En 1953 quand Vallin a été élu grâce à la « traîtrise » d'un élu socialiste dont on a pourtant donné son nom à salle municipale (Henri Broues), on en était à la politique stalinienne, le XXe congrès du PCUS n'avait pas encore eu lieu et Staline allait mourir.

Vallin appliqua cette politique que nous avons si souvent rencontrée dans les pays de l'est  : construire des barres de logements sociaux bon marché en périphérie de la ville... En 1976 encore, il se construisait des barres et des tours aux Vernes que l'on démolit aujourd'hui.

Le patrimoine du bâti et du logement à Givors est de médiocre qualité. Il y a des milliers de petits logements de 50 mètres carrés de très faible valeur ce qui donne une très faible valeur locative moyenne à la commune... Ces personnes qui habitent ces logements modestes paient une faible taxe d'habitation, la valeur locative étant basse. Par contre ceux qui habitent un logement « normal » sont écrasés d'impôts, leur valeur locative étant plus élevée et les taux votés par la commune étant très élevés.

D'autre part, Vallin a écrasé les entreprises sous une énorme taxe professionnelle. Ce qui a contribué à la désertification industrielle.

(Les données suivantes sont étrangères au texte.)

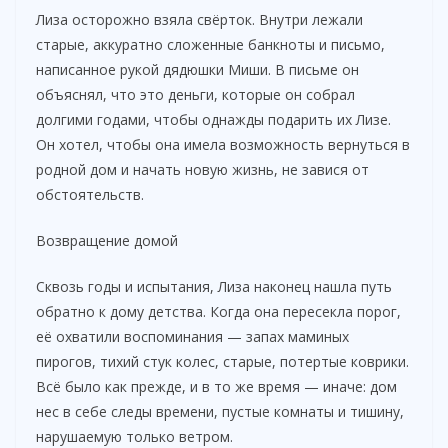
Лиза осторожно взяла свёрток. Внутри лежали
старые, аккуратно сложенные банкноты и письмо,
написанное рукой дядюшки Миши. В письме он
объяснял, что это деньги, которые он собрал
долгими годами, чтобы однажды подарить их Лизе.
Он хотел, чтобы она имела возможность вернуться в
родной дом и начать новую жизнь, не завися от
обстоятельств.
Возвращение домой
Сквозь годы и испытания, Лиза наконец нашла путь
обратно к дому детства. Когда она пересекла порог,
её охватили воспоминания — запах маминых
пирогов, тихий стук колес, старые, потертые коврики.
Всё было как прежде, и в то же время — иначе: дом
нес в себе следы времени, пустые комнаты и тишину,
нарушаемую только ветром.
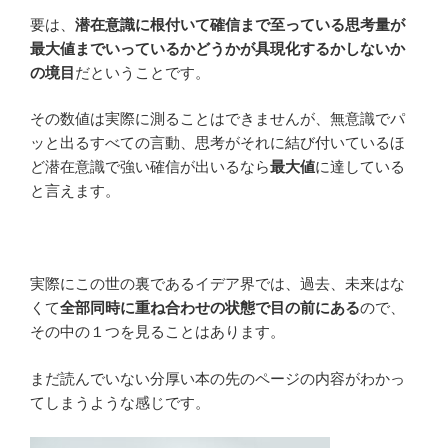
要は、
潜在意識に根付いて確信まで至っている思考量が
最大値までいっているかどうかが具現化するかしないか
の境目
だということです。
その数値は実際に測ることはできませんが、無意識でパ
ッと出るすべての言動、思考がそれに結び付いているほ
ど潜在意識で強い確信が出いるなら
最大値
に達している
と言えます。
実際にこの世の裏であるイデア界では、過去、未来はな
くて
全部同時に重ね合わせの状態で目の前にある
ので、
その中の１つを見ることはあります。
まだ読んでいない分厚い本の先のページの内容がわかっ
てしまうような感じです。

En 1983, sa politique changeait. Il avait restructuré le centre-ville (le vieux Givors) et avait eu la chance que le gouvernement ait plafonné les taux de la taxe professionnelle. En tant qu'adjoint aux affaires économiques j'ai beaucoup travaillé pour rétablir les relations et la confiance avec les entreprises. Parfois contre l'avis de Vallin... D'ailleurs après mon départ n'a-t-on pas dissous l'ADERS, une association qui associait les communes, les entreprises et la chambre de commerce ? En ce qui concerne le logement, malgré les velléités de rééquilibrer la composition sociale de la population de Givors, la CODEGI n'a vraiment construit que des logements sociaux financés comme tels.

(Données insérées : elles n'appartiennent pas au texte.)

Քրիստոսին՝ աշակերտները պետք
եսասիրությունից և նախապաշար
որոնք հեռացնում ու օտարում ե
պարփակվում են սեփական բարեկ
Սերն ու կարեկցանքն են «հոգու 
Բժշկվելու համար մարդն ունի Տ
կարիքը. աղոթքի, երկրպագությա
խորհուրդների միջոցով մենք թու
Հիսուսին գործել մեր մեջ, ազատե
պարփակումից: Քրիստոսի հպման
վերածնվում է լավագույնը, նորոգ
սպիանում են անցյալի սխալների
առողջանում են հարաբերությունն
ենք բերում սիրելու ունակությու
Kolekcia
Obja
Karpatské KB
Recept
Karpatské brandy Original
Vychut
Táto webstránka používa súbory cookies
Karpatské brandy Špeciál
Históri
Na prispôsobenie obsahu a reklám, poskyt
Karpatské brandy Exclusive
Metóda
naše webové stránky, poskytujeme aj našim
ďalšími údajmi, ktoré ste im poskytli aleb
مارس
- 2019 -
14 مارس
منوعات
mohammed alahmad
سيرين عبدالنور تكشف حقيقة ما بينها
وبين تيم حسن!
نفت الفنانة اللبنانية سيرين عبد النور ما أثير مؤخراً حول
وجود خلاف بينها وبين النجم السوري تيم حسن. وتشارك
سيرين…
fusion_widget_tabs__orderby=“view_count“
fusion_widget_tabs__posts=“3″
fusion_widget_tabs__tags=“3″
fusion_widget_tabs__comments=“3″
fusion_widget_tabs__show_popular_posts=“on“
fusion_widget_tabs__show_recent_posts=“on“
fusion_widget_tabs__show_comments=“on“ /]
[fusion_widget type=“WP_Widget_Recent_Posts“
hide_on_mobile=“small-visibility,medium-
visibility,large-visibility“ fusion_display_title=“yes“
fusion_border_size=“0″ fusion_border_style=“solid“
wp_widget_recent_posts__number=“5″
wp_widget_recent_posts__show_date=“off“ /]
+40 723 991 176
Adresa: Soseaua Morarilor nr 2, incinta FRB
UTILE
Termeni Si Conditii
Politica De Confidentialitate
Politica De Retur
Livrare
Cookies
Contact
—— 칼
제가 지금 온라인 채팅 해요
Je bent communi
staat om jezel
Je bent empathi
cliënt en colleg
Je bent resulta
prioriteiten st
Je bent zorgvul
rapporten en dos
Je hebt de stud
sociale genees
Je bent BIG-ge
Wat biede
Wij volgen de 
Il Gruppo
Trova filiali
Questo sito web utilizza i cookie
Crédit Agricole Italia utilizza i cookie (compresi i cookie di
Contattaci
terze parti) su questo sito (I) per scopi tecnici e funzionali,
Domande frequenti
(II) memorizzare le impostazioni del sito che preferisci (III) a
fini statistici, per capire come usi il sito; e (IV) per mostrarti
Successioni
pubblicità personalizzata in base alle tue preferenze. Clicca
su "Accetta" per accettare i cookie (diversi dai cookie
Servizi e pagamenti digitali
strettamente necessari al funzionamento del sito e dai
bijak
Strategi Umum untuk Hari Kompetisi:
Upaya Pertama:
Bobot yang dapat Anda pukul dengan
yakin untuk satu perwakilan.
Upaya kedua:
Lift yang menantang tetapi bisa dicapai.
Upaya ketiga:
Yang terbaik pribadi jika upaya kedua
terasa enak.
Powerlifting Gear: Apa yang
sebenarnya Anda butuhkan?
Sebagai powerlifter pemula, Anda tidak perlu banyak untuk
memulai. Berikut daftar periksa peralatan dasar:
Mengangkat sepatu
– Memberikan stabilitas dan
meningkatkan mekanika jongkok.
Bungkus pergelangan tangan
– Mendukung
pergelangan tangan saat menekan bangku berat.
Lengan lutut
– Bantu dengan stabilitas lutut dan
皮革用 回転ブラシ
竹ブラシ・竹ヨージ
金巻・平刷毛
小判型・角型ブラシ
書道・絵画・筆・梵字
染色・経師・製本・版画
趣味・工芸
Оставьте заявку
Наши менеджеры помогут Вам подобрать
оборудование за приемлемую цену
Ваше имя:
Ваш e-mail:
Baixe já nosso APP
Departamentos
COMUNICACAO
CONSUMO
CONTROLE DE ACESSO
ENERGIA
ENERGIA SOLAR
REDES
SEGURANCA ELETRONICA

Le grand projet d'urbanisation des hauts de Montrond n'est pas encore terminé loin de là (commencé pourtant depuis plus de trente ans !)....

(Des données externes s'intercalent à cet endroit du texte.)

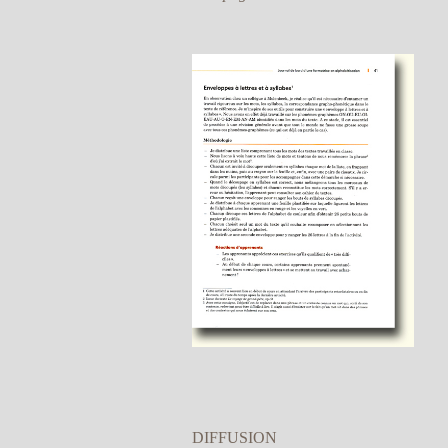
DIFFUSION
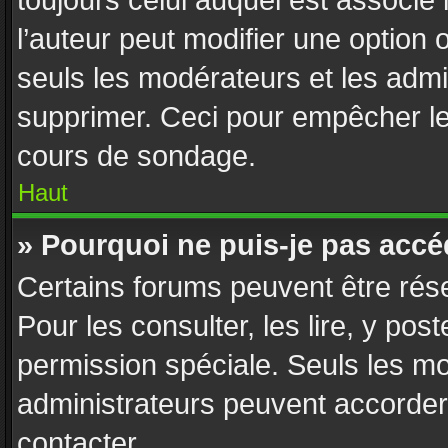
toujours celui auquel est associé
l’auteur peut modifier une option
seuls les modérateurs et les admi
supprimer. Ceci pour empêcher le 
cours de sondage.
Haut
» Pourquoi ne puis-je pas accé
Certains forums peuvent être rése
Pour les consulter, les lire, y pos
permission spéciale. Seuls les m
administrateurs peuvent accorder
contacter.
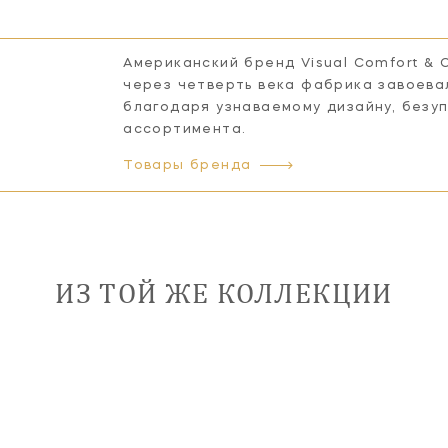
Американский бренд Visual Comfort & 
через четверть века фабрика завоева
благодаря узнаваемому дизайну, безу
ассортимента.
Товары бренда
ИЗ ТОЙ ЖЕ КОЛЛЕКЦИИ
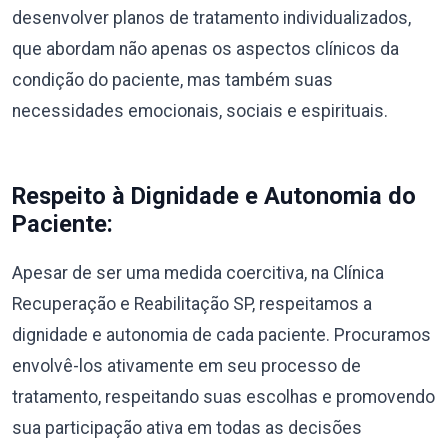
desenvolver planos de tratamento individualizados,
que abordam não apenas os aspectos clínicos da
condição do paciente, mas também suas
necessidades emocionais, sociais e espirituais.
Respeito à Dignidade e Autonomia do
Paciente:
Apesar de ser uma medida coercitiva, na Clínica
Recuperação e Reabilitação SP, respeitamos a
dignidade e autonomia de cada paciente. Procuramos
envolvê-los ativamente em seu processo de
tratamento, respeitando suas escolhas e promovendo
sua participação ativa em todas as decisões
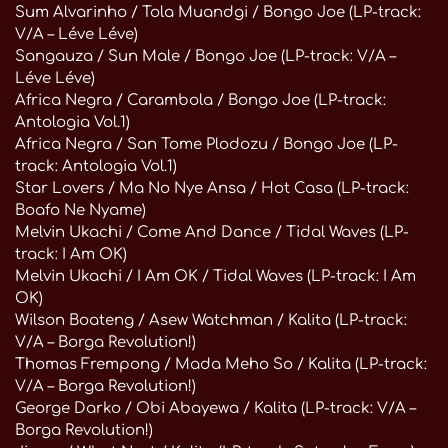
Sum Alvarinho / Tola Muandgi / Bongo Joe (LP-track:
V/A – Léve Léve)
Sangauza / Sun Male / Bongo Joe (LP-track: V/A –
Léve Léve)
Africa Negra / Carambola / Bongo Joe (LP-track:
Antologia Vol.1)
Africa Negra / San Tome Plodozu / Bongo Joe (LP-
track: Antologia Vol.1)
Star Lovers / Ma No Nye Ansa / Hot Casa (LP-track:
Boafo Ne Nyame)
Melvin Ukachi / Come And Dance / Tidal Waves (LP-
track: I Am OK)
Melvin Ukachi / I Am OK / Tidal Waves (LP-track: I Am
OK)
Wilson Boateng / Asew Watchman / Kalita (LP-track:
V/A – Borga Revolution!)
Thomas Frempong / Mada Meho So / Kalita (LP-track:
V/A – Borga Revolution!)
George Darko / Obi Abayewa / Kalita (LP-track: V/A –
Borga Revolution!)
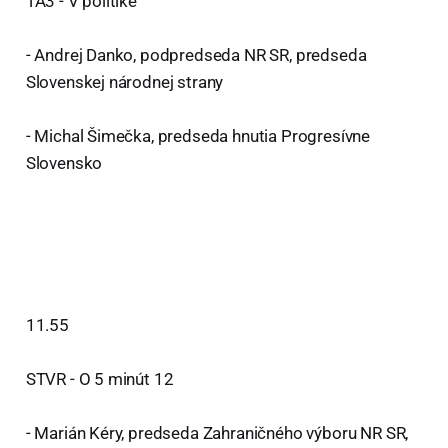
TA3 - V politike
- Andrej Danko, podpredseda NR SR, predseda
Slovenskej národnej strany
- Michal Šimečka, predseda hnutia Progresívne
Slovensko
11.55
STVR - O 5 minút 12
- Marián Kéry, predseda Zahraničného výboru NR SR,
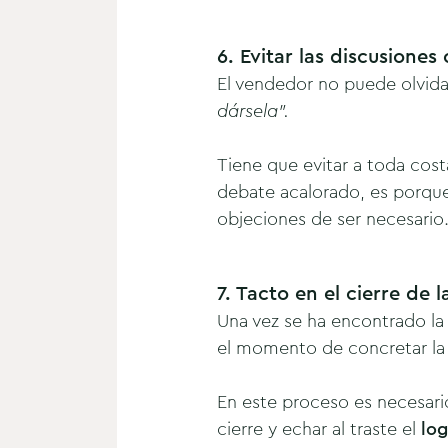
6. Evitar las discusiones 
El vendedor no puede olvid
dársela”.
Tiene que evitar a toda cost
debate acalorado, es porque
objeciones de ser necesario
7. Tacto en el cierre de 
Una vez se ha encontrado la 
el momento de concretar la t
En este proceso es necesari
cierre y echar al traste el
log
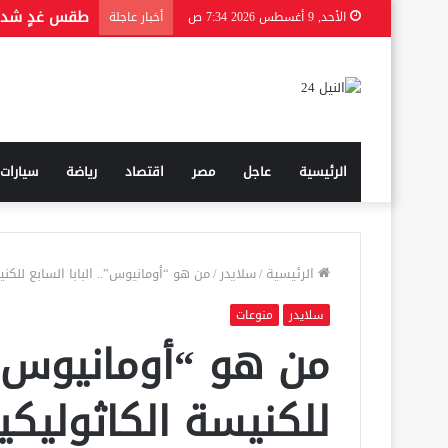
من هي الحقيق
الأحد, 9 أغسطس 2026 7:34 ص
أخبار عاجلة
الرئيسية
عاجل
مصر
اقتصاد
رياضة
سيارات
الرئيسية
/
سلايدر
/
من هو “أومانيوس”.. البابا السابع للكن
سلايدر
منوعات
من هو “أومانيوس”..
للكنيسة الكاثوليك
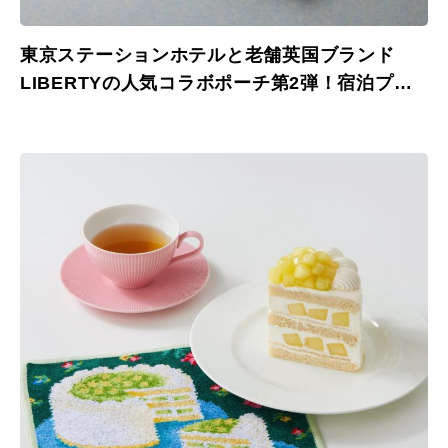
東京ステーションホテルと老舗英国ブランド
LIBERTYの人気コラボポーチ第2弾！宿泊プラ
ンも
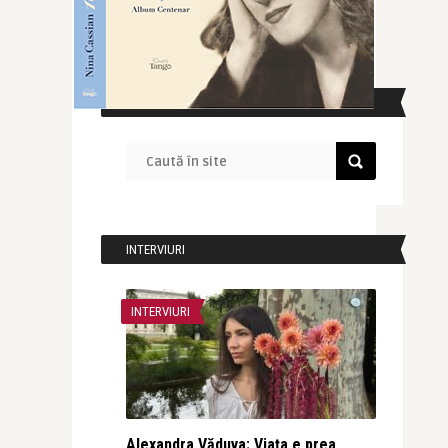
CAUTĂ ÎN SITE
INTERVIURI
INTERVIURI
Alexandra Văduva: Viața e prea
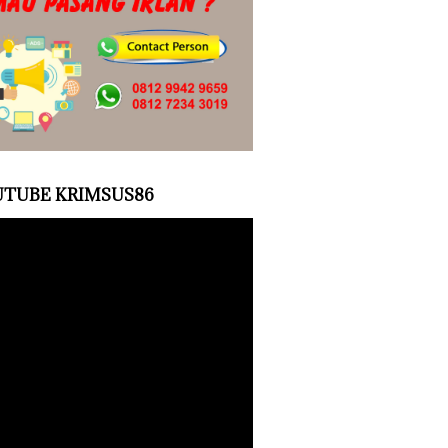
TUBE KRIMSUS86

Aujourd'hui, même la verrerie a fermé. Passi compte installer sur ces terrains de nouveaux commerces. Il n'y a plus d'industrie à Givors, La Famer faisant mine de s'en aller également...

Givors a besoin d'une véritable rupture avec cette gestion. C'est un besoin vital, car qu'on le veuille ou non, Vallin et ensuite Passi ont fait de Givors une concentration de pauvreté sans jamais réussir à inverser cette tendance...



Cette interview a été réalisée le 23/06/2006.

Corrigée et reprise le 02/12/2009 puis le 12 novembre 2011.